# What constitutes Linaro



## snicklet (Aug 3, 2011)

I have seen ROMs that state they are built with linaro and I have seen kernels that state they are linaro builds. So my question is in order for your system to have linaro do you have to install a ROM that has linaro or can you install a non linaro ROM and add a kernel to that ROM that is a linaro built kernel? Is linaro built into the ROM itself or the kernel itself or both? If I want to see the supposed benefits of linaro can I just install a linaro kernel to my current non linaro ROM and thus making it a linaro ROM?

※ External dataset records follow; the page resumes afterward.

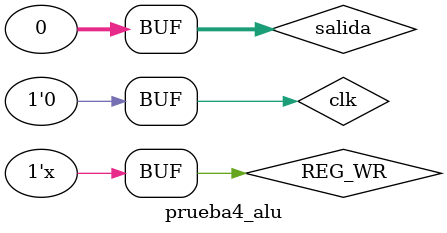
<source format=sv>
`timescale 1ns / 1ps


module prueba4_alu();
//PC
logic [31:0] PC_OutSum;
logic [31:0] PC;
logic clk = 0;
PC regPC(PC,PC_OutSum,clk);

//memoria de instrucciones
logic [31:0] i; //instrucción
memoriainstrucciones nextInst(.Din(PC),.Dout(i));

//sumador de PC
add4 addPC(PC,PC_OutSum);


logic [31:0] salida = 0;
logic REG_WR = 0;
//i= 0000000 5'b2 5'b1 000 5'b3 0110011
//0000000 11100 11100 000 00110 01100 11
//intrucción: add
//opcode: 0110011
//funct3: 000 
//funct7: 0000000

//Al salir la intruccion de la memoria de instrucciones, entra a la etapa de ID
wire [6:0] opcode;
wire [4:0] rs1;
wire [4:0] rs2;
wire [4:0] rd;
wire [2:0] funct3;
wire [6:0] funct7;
wire [11:0] imm;
if_id_buffer ID(i,opcode,rs1,rs2,rd,funct3,funct7,imm);

//banco de registros
wire [31:0] DOA;
wire [31:0] DOB;
wire [31:0] DI;
reg_bank b_registros(DOA, DOB, DI, rs1, rs2, rd, clk, REG_WR);

//extension de signo
wire [31:0]imm_ex;
s_ext Ext_Signo(imm,imm_ex);

//mux escoge ente imm y rs2
wire [31:0]B;
Mux_B muxB(i[5],DOB,imm_ex,B);

//ALU
wire acarreo;
wire desbordamiento;
wire cero;
wire negativo;

ALU ALU(DOA,B,funct7[6:5],DI,acarreo,desbordamiento,cero,negativo);

initial begin
#10
clk =  ! clk;
#10
clk =  ! clk;
#10
clk =  ! clk;
#10
clk =  ! clk;
#10
clk =  ! clk;
#10
clk =  ! clk;
#10
clk =  ! clk;
#10
clk =  ! clk;
#10
clk =  ! clk;
#10
clk =  ! clk;
#10
clk =  ! clk;
#10
clk =  ! clk;
#10
clk =  ! clk;
#10
clk =  ! clk;
#10
clk =  ! clk;
#10
clk =  ! clk;
#10
clk =  ! clk;
#10
clk =  ! clk;
#10
clk =  ! clk;
#10
clk =  ! clk;
end
always begin
#10
REG_WR = !clk;
end
endmodule

</source>
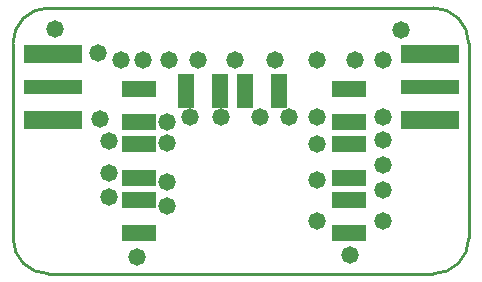
<source format=gts>
G04*
G04 #@! TF.GenerationSoftware,Altium Limited,Altium Designer,20.0.10 (225)*
G04*
G04 Layer_Color=8388736*
%FSLAX25Y25*%
%MOIN*%
G70*
G01*
G75*
%ADD12C,0.01000*%
%ADD15R,0.19685X0.04724*%
%ADD16R,0.19685X0.06299*%
%ADD17R,0.11430X0.05721*%
%ADD18R,0.05721X0.11430*%
%ADD19C,0.05800*%
D12*
X305118Y381890D02*
G03*
X316929Y393701I0J11811D01*
G01*
X165000D02*
G03*
X176811Y381890I11811J0D01*
G01*
X316929Y458689D02*
G03*
X305118Y470500I-11811J0D01*
G01*
X176811D02*
G03*
X165000Y458689I0J-11811D01*
G01*
X316929Y393701D02*
Y458689D01*
X176811Y381890D02*
X305118D01*
X165000Y393701D02*
Y458500D01*
X176811Y470500D02*
X305118D01*
D15*
X304095Y444136D02*
D03*
X178189D02*
D03*
D16*
X304095Y455042D02*
D03*
Y433231D02*
D03*
X178189D02*
D03*
Y455042D02*
D03*
D17*
X277000Y443638D02*
D03*
Y432417D02*
D03*
Y425047D02*
D03*
Y413826D02*
D03*
Y406547D02*
D03*
Y395326D02*
D03*
X206874Y406547D02*
D03*
Y395326D02*
D03*
Y425047D02*
D03*
Y413826D02*
D03*
Y443638D02*
D03*
Y432417D02*
D03*
D18*
X253642Y442937D02*
D03*
X242421D02*
D03*
X233957D02*
D03*
X222736D02*
D03*
D19*
X179000Y463500D02*
D03*
X288500Y434238D02*
D03*
X279167Y453000D02*
D03*
X288500D02*
D03*
X194000Y433500D02*
D03*
X294500Y463000D02*
D03*
X266500Y434000D02*
D03*
X216500Y412500D02*
D03*
Y404500D02*
D03*
X197000Y407500D02*
D03*
Y415500D02*
D03*
X288500Y418000D02*
D03*
Y409908D02*
D03*
X266500Y399433D02*
D03*
X288500D02*
D03*
X266500Y412989D02*
D03*
Y425000D02*
D03*
X239000Y453000D02*
D03*
X234500Y434000D02*
D03*
X247439D02*
D03*
X252500Y453000D02*
D03*
X197000Y426000D02*
D03*
X216500Y425500D02*
D03*
X266500Y453000D02*
D03*
X257000Y434000D02*
D03*
X288500Y426500D02*
D03*
X193500Y455500D02*
D03*
X216500Y432500D02*
D03*
X224000Y434000D02*
D03*
X226542Y453000D02*
D03*
X217155D02*
D03*
X208500D02*
D03*
X201000D02*
D03*
X277500Y388000D02*
D03*
X206500Y387500D02*
D03*
M02*

</source>
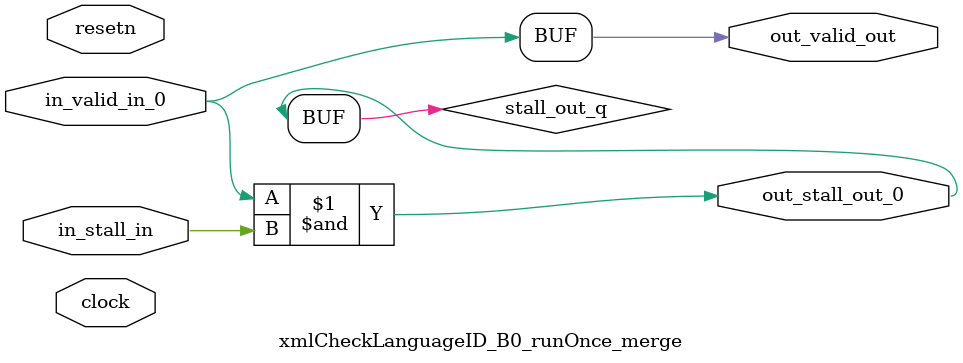
<source format=sv>



(* altera_attribute = "-name AUTO_SHIFT_REGISTER_RECOGNITION OFF; -name MESSAGE_DISABLE 10036; -name MESSAGE_DISABLE 10037; -name MESSAGE_DISABLE 14130; -name MESSAGE_DISABLE 14320; -name MESSAGE_DISABLE 15400; -name MESSAGE_DISABLE 14130; -name MESSAGE_DISABLE 10036; -name MESSAGE_DISABLE 12020; -name MESSAGE_DISABLE 12030; -name MESSAGE_DISABLE 12010; -name MESSAGE_DISABLE 12110; -name MESSAGE_DISABLE 14320; -name MESSAGE_DISABLE 13410; -name MESSAGE_DISABLE 113007; -name MESSAGE_DISABLE 10958" *)
module xmlCheckLanguageID_B0_runOnce_merge (
    input wire [0:0] in_stall_in,
    input wire [0:0] in_valid_in_0,
    output wire [0:0] out_stall_out_0,
    output wire [0:0] out_valid_out,
    input wire clock,
    input wire resetn
    );

    wire [0:0] stall_out_q;


    // stall_out(LOGICAL,6)
    assign stall_out_q = in_valid_in_0 & in_stall_in;

    // out_stall_out_0(GPOUT,4)
    assign out_stall_out_0 = stall_out_q;

    // out_valid_out(GPOUT,5)
    assign out_valid_out = in_valid_in_0;

endmodule

</source>
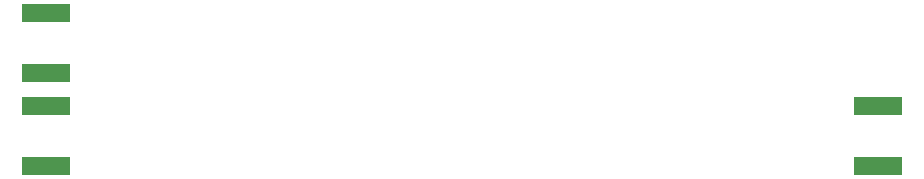
<source format=gbr>
G04 EAGLE Gerber RS-274X export*
G75*
%MOMM*%
%FSLAX34Y34*%
%LPD*%
%INSolderpaste Bottom*%
%IPPOS*%
%AMOC8*
5,1,8,0,0,1.08239X$1,22.5*%
G01*
%ADD10R,4.060000X1.520000*%


D10*
X-59690Y495300D03*
X-59690Y444500D03*
X-59690Y574040D03*
X-59690Y523240D03*
X645160Y495300D03*
X645160Y444500D03*
M02*

</source>
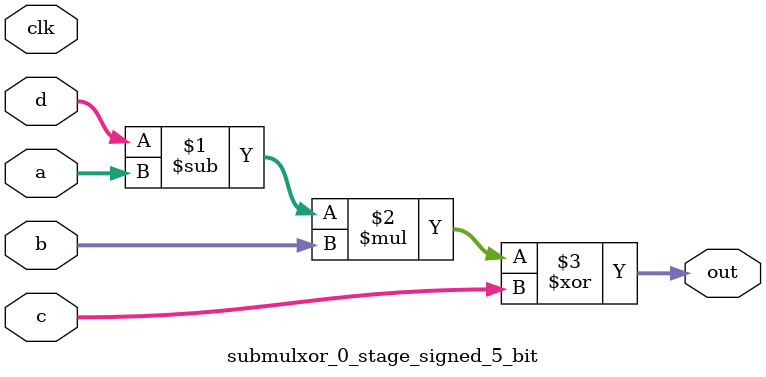
<source format=sv>
(* use_dsp = "yes" *) module submulxor_0_stage_signed_5_bit(
	input signed [4:0] a,
	input signed [4:0] b,
	input signed [4:0] c,
	input signed [4:0] d,
	output [4:0] out,
	input clk);

	assign out = ((d - a) * b) ^ c;
endmodule

</source>
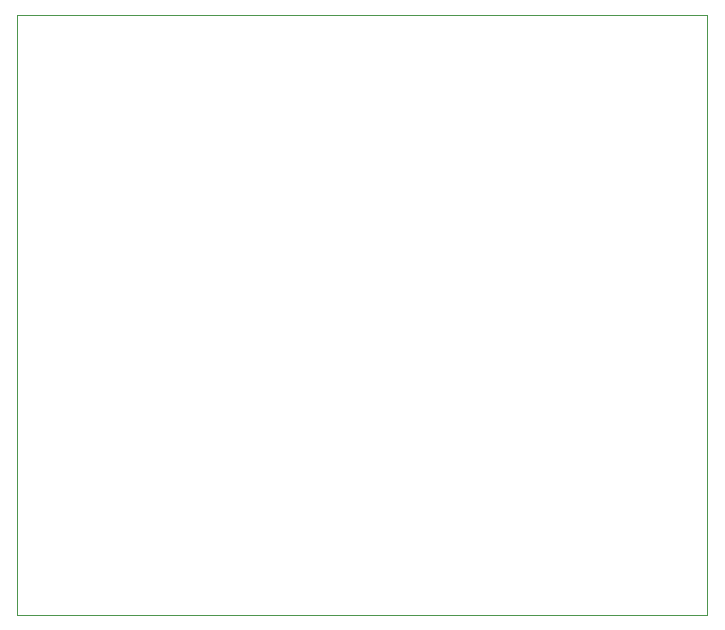
<source format=gbr>
%TF.GenerationSoftware,Altium Limited,Altium Designer,22.6.1 (34)*%
G04 Layer_Color=0*
%FSLAX26Y26*%
%MOIN*%
%TF.SameCoordinates,2B337168-DF0E-4336-AB3C-9C7F5D13073F*%
%TF.FilePolarity,Positive*%
%TF.FileFunction,Profile,NP*%
%TF.Part,Single*%
G01*
G75*
%TA.AperFunction,Profile*%
%ADD72C,0.001000*%
D72*
X1000000Y800000D02*
X3300000D01*
Y2800000D01*
X1000000D01*
Y800000D01*
%TF.MD5,3e5796cd1c047621fcd5a0a49e935c69*%
M02*

</source>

Thank you for any input provided.


----------



## brkshr (Jun 16, 2011)

Linaro doesn't seem to affect kernels too much. The benefits are more noticeable in linaro ROMs. You can install non-linaro roms/kernels with linaro ROMs/kernels. visa versa, either way, whatever. From what I understand, linaro is an optimized way to compile kernels. I 'think' that there is linaro code in the ROMs tho, as well as the linaro compiling. Don't quote me tho, I haven't read in depth on it. Someone correct me if I'm wrong.


----------



## gearsofwar (Oct 24, 2011)

What roms are with linaro right now?

Sent from my Galaxy Nexus using Tapatalk 2


----------



## brkshr (Jun 16, 2011)

gearsofwar said:


> What roms are with linaro right now?
> 
> Sent from my Galaxy Nexus using Tapatalk 2


AOKP, Gummy & Liquid betas that I know of


----------



## yarly (Jun 22, 2011)

http://rootzwiki.com/topic/27909-linaro-battery-life/page__st__10#entry745109


----------



## brkshr (Jun 16, 2011)

yarly said:


> http://rootzwiki.com/topic/27909-linaro-battery-life/page__st__10#entry745109


Good read yarly. Thanks!

Swyped from my GNex


----------



## meminiau (Apr 18, 2012)

gearsofwar said:


> What roms are with linaro right now?
> 
> Sent from my Galaxy Nexus using Tapatalk 2


Xenon HD. I'm running it and to me it's like night and day.

Swiped on my Gnex


----------



## KaptinKrunK (Feb 20, 2012)

Aokp 39 glitched and gummy has one to but those to are due to Steve spear I believe I'm probably wrong but oh well lol I'm on fasinate and Steve's builds are the best I prefer

Meh luv ma fascinate oh so much


----------



## Barf (Sep 26, 2011)

What constitutes linaro? Exaggerated claims


----------



## drcmda (Feb 25, 2012)

Barf said:


> What constitutes linaro? Exaggerated claims


thats what i gather from reading the comments on cm's gerrit. apparantly they tested and measured no difference at all. the code that made the demo we have seen on youtube so fast isn't out yet officially (at least when i checked a few days ago it wasnt), couple of string-functions optimized in assembler.


----------



## KaptinKrunK (Feb 20, 2012)

well the build im using actually is faster doesnt bog down so to say like voxer takes for ever to open with the linaro 39g AOKP steve made its snapper than before


----------